Estágios abrem portas. Em um país em que não há informações ou referências sobre você, um médico da área em que você quer atuar que te referencie garante muitas oportunidades no futuro, além de demonstrar o seu grau positivo de adaptação. Para isso, existe a sorte, indicação e trabalho duro (não necessariamente interdependentes). O próprio estágio está diretamente ligado à riqueza do seu currículo, levando em consideração que cada país (ou continente) tem um modelo de currículo diferente, porém, muitos contém o parágrafo “referências”, o qual é preenchido por hospitais e orientadores provenientes de estágios.

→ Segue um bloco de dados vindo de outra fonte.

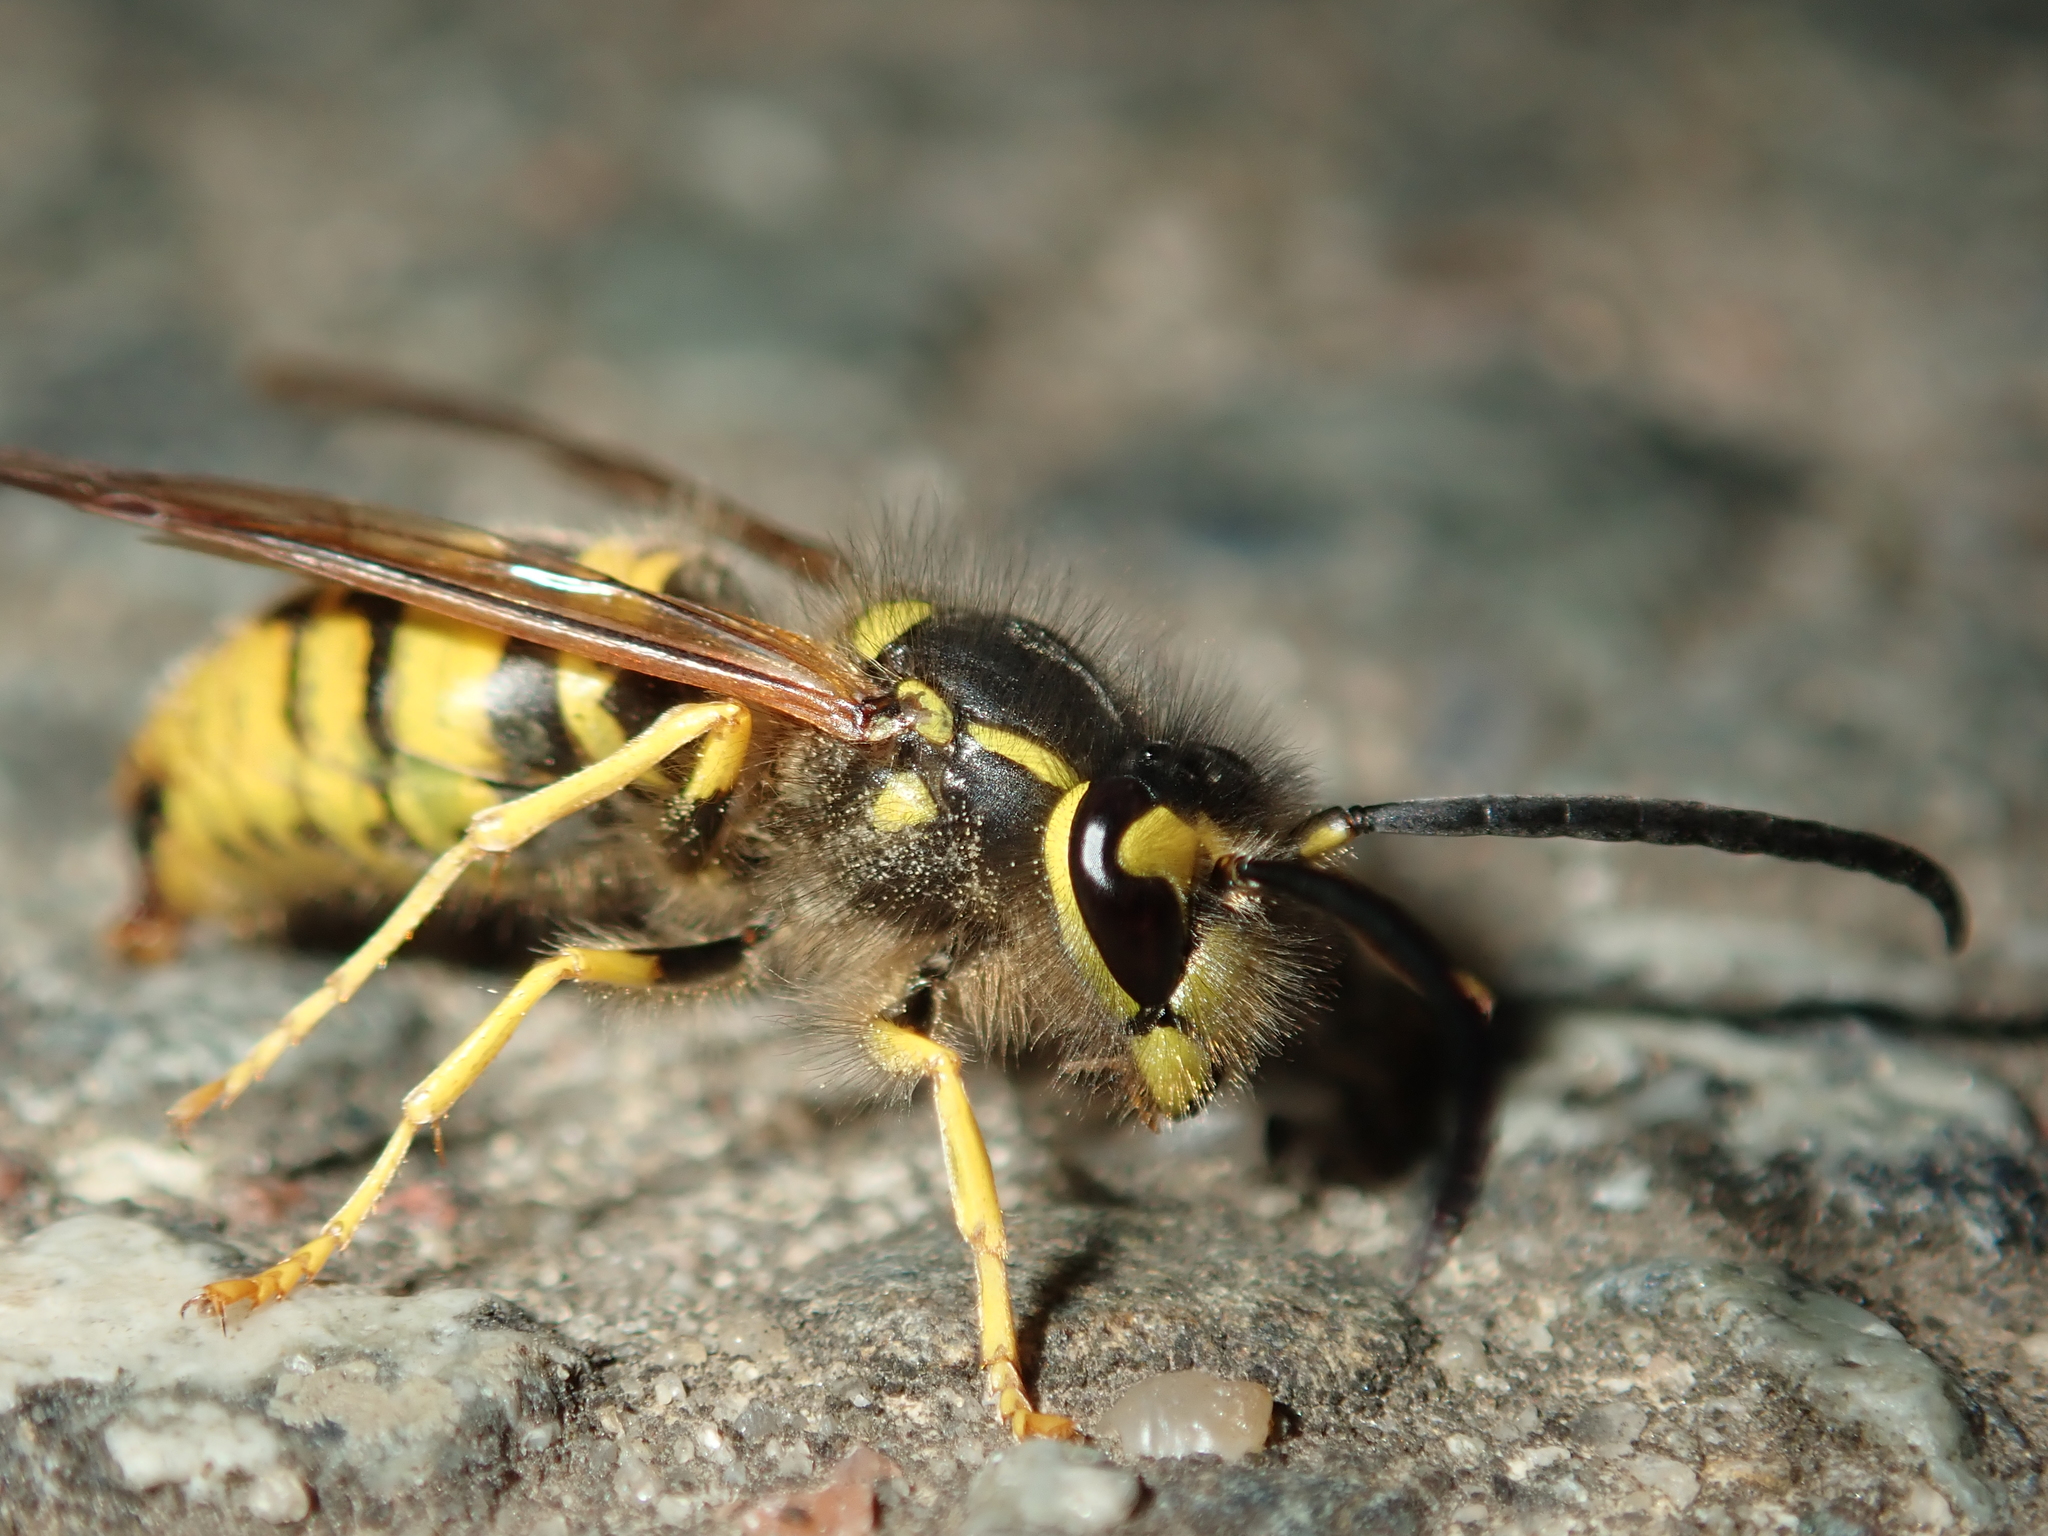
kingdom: Animalia
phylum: Arthropoda
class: Insecta
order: Hymenoptera
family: Vespidae
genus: Vespula
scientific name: Vespula germanica
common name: German wasp
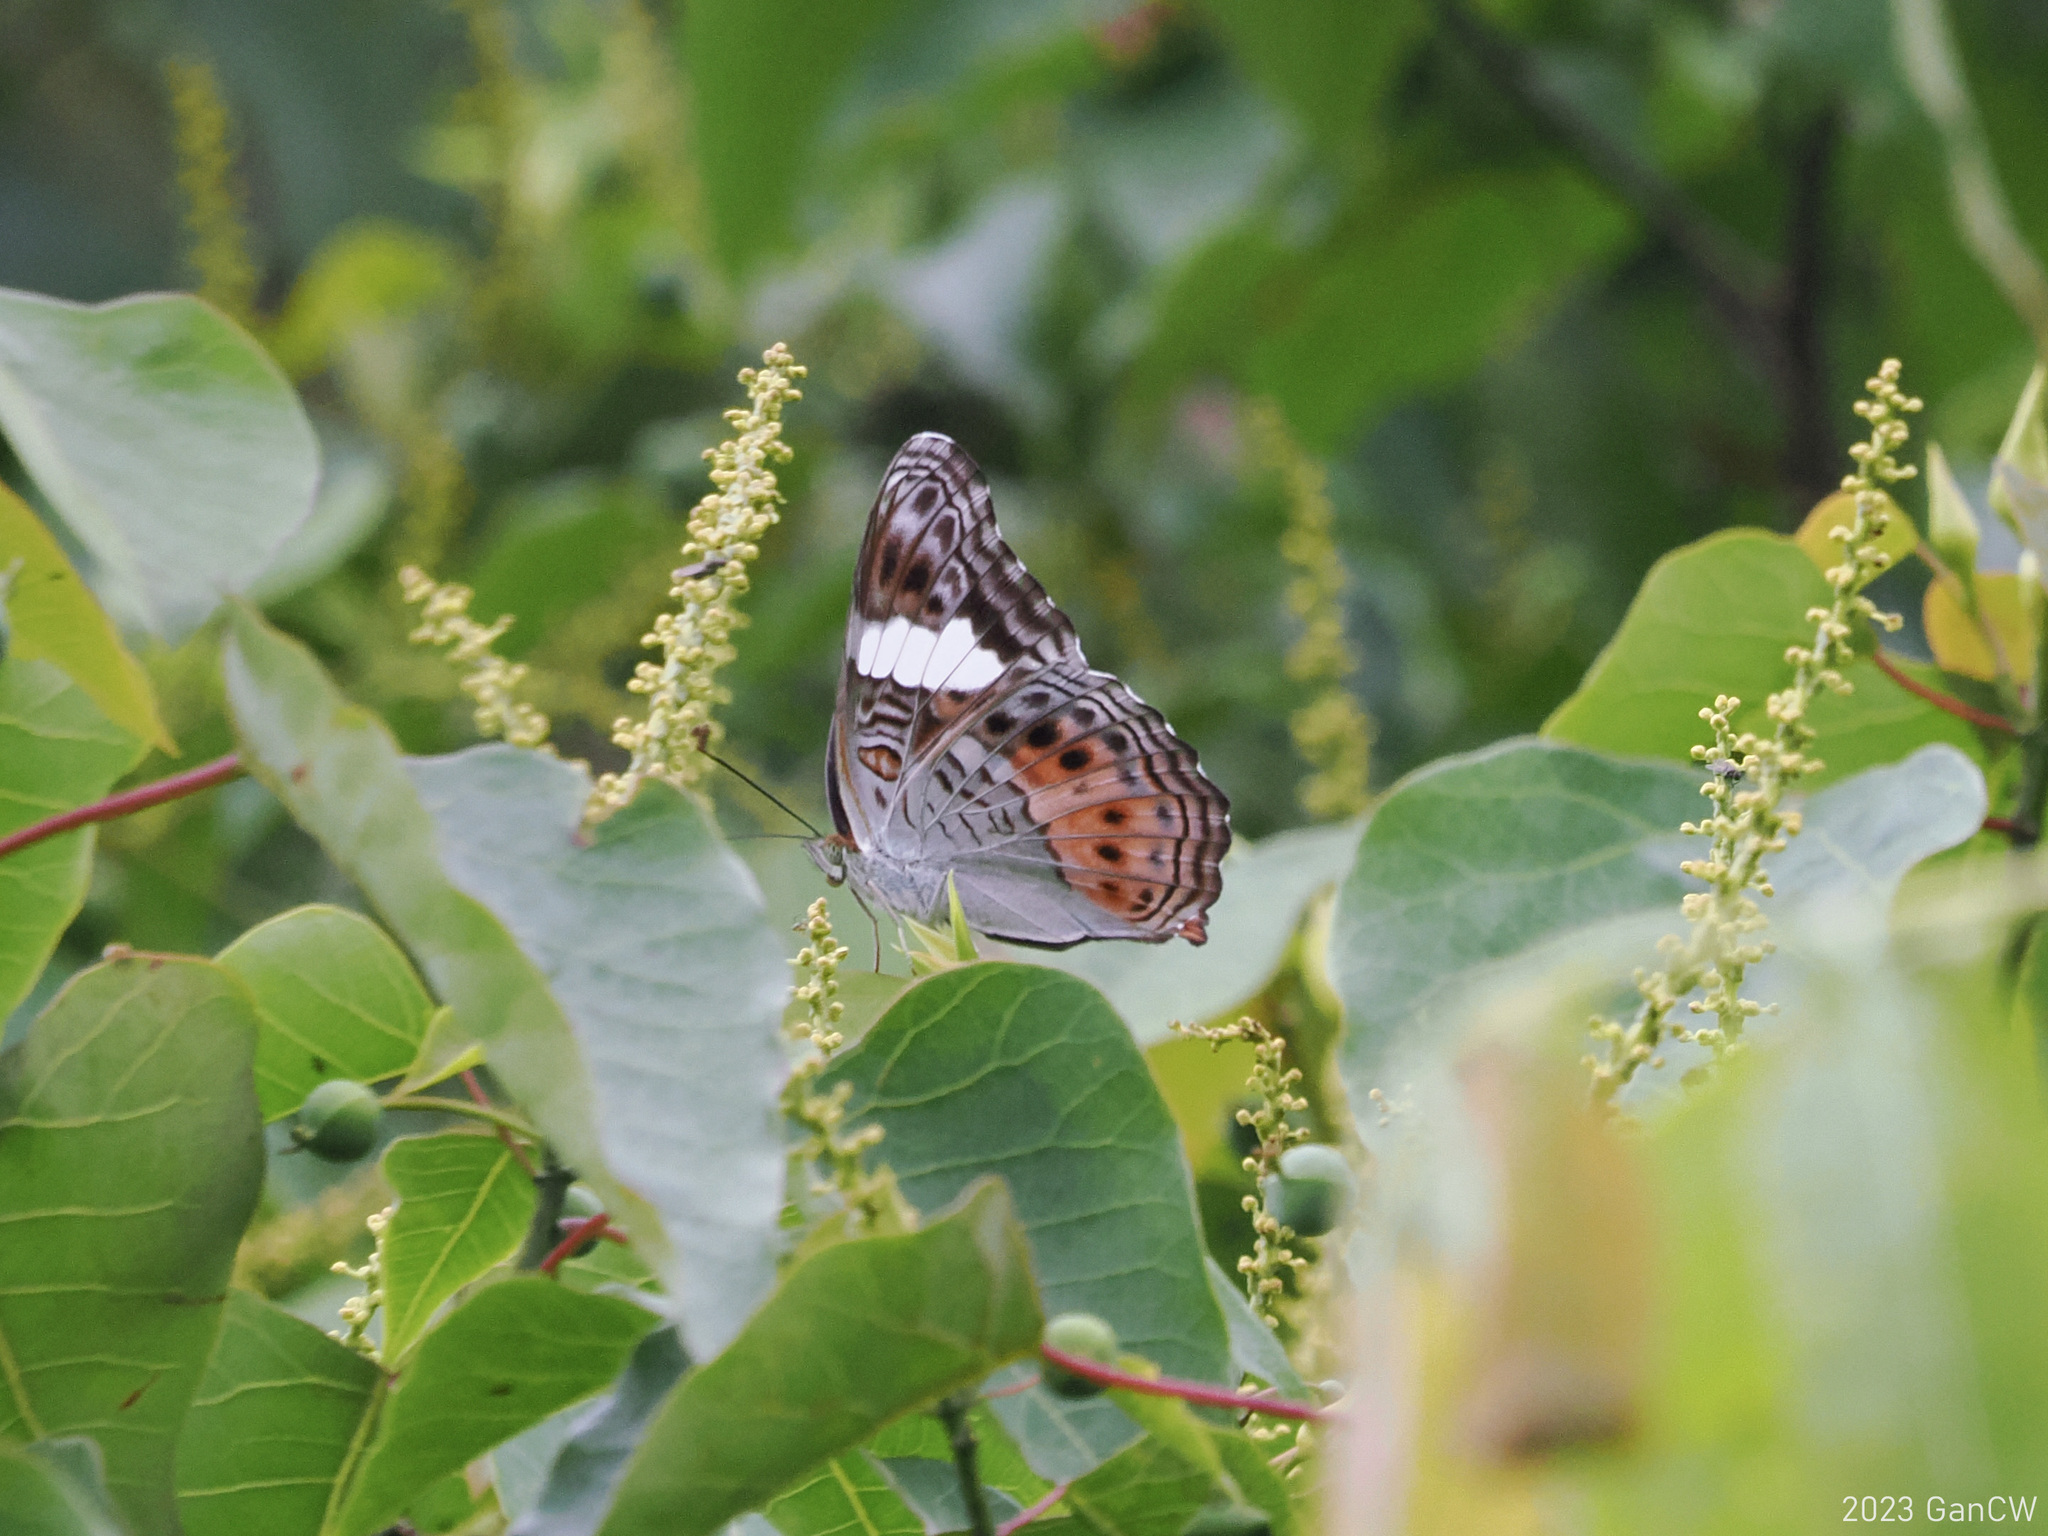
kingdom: Animalia
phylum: Arthropoda
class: Insecta
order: Lepidoptera
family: Nymphalidae
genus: Limenitis
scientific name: Limenitis Lamasia lyncides
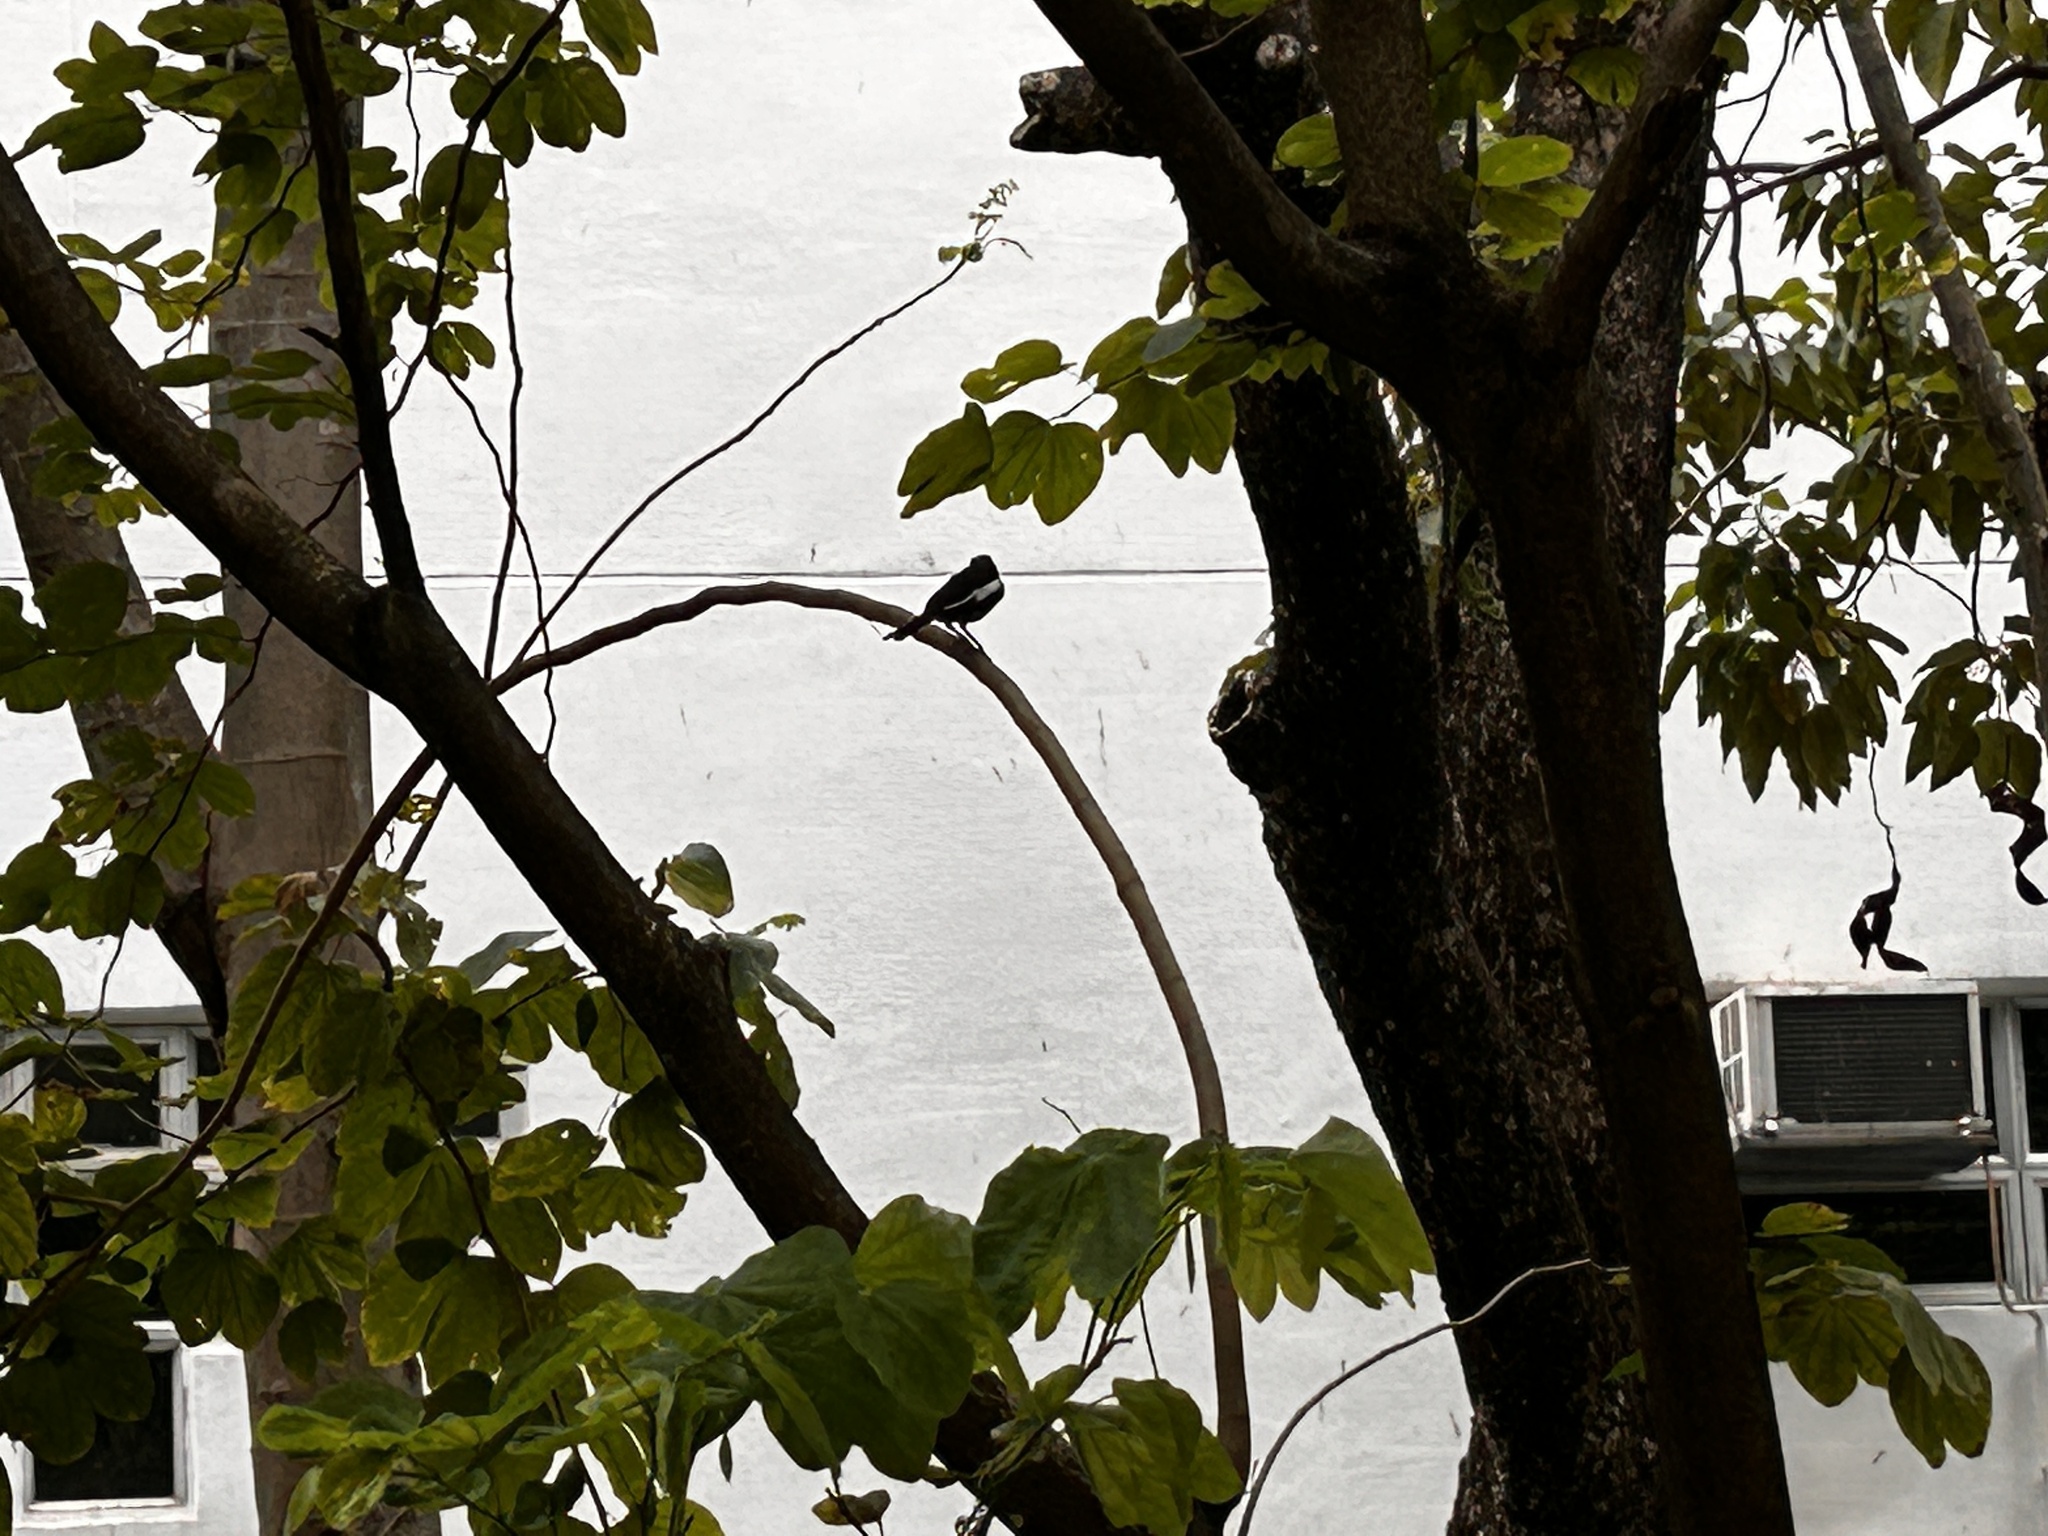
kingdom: Animalia
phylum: Chordata
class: Aves
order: Passeriformes
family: Muscicapidae
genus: Copsychus
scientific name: Copsychus saularis
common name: Oriental magpie-robin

Obs: destaca-se que um estágio no país de destino sempre é preferível do que um estágio internacional aleatório, todavia, sobressai a ideia de que é melhor um do que nenhum.

7) Organização

Alguns processos são mais rápidos do que outros, mais mentalmente trabalhosos do que outros e mais exigentes do que outros. Dependendo dele, há a possibilidade de início ainda na graduação (ex: USMLE nos EUA) e outros apenas com graduação concluída(ou até especialização, ex: França). Ao fazer a sua escolha, independente do tempo em que iniciará de fato o processo, deve-se sempre mantê-lo em primeiro plano conjuntamente com a sua graduação. Aconselha-se utilizar ainda na faculdade bibliografias nos idiomas em que irá precisar e até mesmo procurar por testes anteriores nos processos que admitem provas. A organização é a chave do sucesso também quando está relacionada ao aprendizado ou aprofundamento do idioma. Neste caso, nada é impossível (nem mesmo se o país escolhido for a Alemanha), porém o instinto autodidata é imprescindível de ser cultivado.

 

Ainda que trabalhoso, o projeto de planejar e executar uma residência médica no exterior é capaz de trazer grandiosas experiências. Para aqueles com a certeza de que querem usufruir desses benefícios ficam as palavras “proatividade”, “autoconfiança” e "ex nihilo nihil fit”.